▶ **TASK TO CARRY OUT**
Look below for lines that hold the string "Tricycle" and copy each one.

▶ **ENTRIES SUPPLIED**
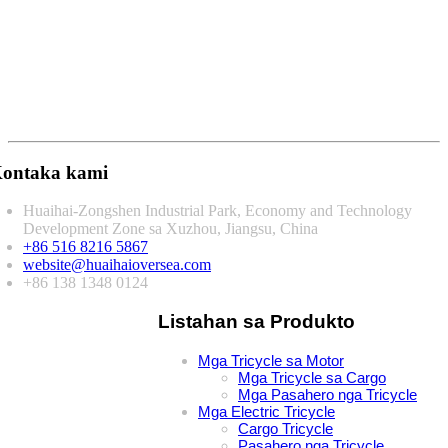
ontaka kami
Huaihai-Zongshen Industrial Park, Economy and Technology
Development Zone sa Xuzhou, Jiangsu, China
+86 516 8216 5867
website@huaihaioversea.com
+86 138 1348 0124
Listahan sa Produkto
Mga Tricycle sa Motor
Mga Tricycle sa Cargo
Mga Pasahero nga Tricycle
Mga Electric Tricycle
Cargo Tricycle
Pasahero nga Tricycle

▶ **THE ANSWER**
Mga Tricycle sa Motor
Mga Tricycle sa Cargo
Mga Pasahero nga Tricycle
Mga Electric Tricycle
Cargo Tricycle
Pasahero nga Tricycle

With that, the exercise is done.